In 1994 the ANC ceased to be a liberation movement and became a political party. With this it lost all that comes with being a liberation movement. Clinging to attributes and characteristics of a liberation movement when circumstances have changed has demonstrated to be a danger to both the ANC itself as well as the country as a whole.
With the changing circumstances came the change in the cadre. Instead of selfless cadres prepared to die for the cause, we started seeing cadres interested only in self-enrichment and narrow factional interest. We started seeing a corrupt and an easily corruptible cadre. A cadre that seldom, if at all, puts the ANC and the people first. A cadre more concerned about which position he holds than in which position the people are. A cadre more concerned with the value of his car rather than the values of the ANC.
This caused a slow but definite erosion of the very distinct moral characteristic of the ANC that had been entrenched by leaders like Dube, Luthuli, Tambo, Sisulu, Mandela among others. This has completely changed the personality of the movement to that of an easy vehicle to wealth and power.
This rot is not only in the national life of the ANC but has manifested itself into all spheres of the movement. Even the character and personality of the basic unit — the branch — of the ANC has changed. Instead of being a centre for political education, policy development and discussion, the branch has become a centre for dispensing patronage and tender influence.
In all this madness, the people — who are the reason the ANC exists — are forgotten or have become a secondary concern. Strides have been made in some areas that were deliberately overlooked during apartheid. More people than ever have access to basic amenities, clean water, electricity, sanitation, housing, basic grants for the needy. Bulk infrastructure has improved and quality of life has generally improved.
Unfortunately there are dismal failures in areas of education, health, crime, land reform and general economic opportunities for black people. BEE has proven to be a spectacular failure and an easy vehicle of enrichment for the small elite. Land reform is disastrous due to incompetence, corruption and lack of political will, coupled with the unwillingness of the members of the White Inc to reform.
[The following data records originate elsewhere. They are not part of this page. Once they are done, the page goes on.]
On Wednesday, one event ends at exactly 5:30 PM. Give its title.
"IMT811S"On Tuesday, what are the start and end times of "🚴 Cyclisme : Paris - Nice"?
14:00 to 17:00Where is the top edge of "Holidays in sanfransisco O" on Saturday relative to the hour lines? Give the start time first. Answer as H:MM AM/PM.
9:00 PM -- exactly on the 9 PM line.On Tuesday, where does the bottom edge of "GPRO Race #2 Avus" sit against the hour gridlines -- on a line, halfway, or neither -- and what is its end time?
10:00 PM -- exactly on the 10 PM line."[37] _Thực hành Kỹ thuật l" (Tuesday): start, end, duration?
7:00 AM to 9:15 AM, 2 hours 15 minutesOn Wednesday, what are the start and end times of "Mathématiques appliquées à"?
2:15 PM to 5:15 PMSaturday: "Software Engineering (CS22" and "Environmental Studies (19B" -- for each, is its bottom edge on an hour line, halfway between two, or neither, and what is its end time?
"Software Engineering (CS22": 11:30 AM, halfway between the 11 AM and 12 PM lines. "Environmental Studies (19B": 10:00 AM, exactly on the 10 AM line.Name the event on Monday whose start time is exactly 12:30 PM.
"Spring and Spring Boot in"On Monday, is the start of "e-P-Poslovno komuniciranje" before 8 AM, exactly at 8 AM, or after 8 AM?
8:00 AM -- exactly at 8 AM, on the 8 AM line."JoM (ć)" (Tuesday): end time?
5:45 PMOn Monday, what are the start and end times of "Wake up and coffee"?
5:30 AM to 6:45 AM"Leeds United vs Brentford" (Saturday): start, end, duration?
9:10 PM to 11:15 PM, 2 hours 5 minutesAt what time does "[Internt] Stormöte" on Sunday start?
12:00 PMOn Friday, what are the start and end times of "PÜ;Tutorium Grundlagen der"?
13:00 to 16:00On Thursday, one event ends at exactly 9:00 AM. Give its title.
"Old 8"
The JSE is still widely white-controlled and very little has been transferred to black hands. The ANC seems powerless at the hands of the economic elite and has allowed them to dictate terms of change.
The proud history of the ANC is being desecrated daily by the lack of political will to take decisive action when dealing with corruption allegations within government. It is being desecrated when we fail to deal harshly with the corrupt and those who enrich themselves using public coffers.
The glorious history is being tarnished when leaders fail to force change within the economic sector and when we lose sight of what the ANC fathers and grandfathers fought for — the emancipation of black people and a peaceful coexistence of races. You can only bask in a glorious past if you still hold true to that past.
The current leadership of the ANC will do well to remember that the history of the organisation will only be effective if it still shapes the path and charts the future, otherwise it is useless and meaningless and those that hold it dear will not hold an empty shell.
The ANC will be history itself if it does not go back to the basics and allow its history to plot its future and that of the country’s. The honeymoon is over.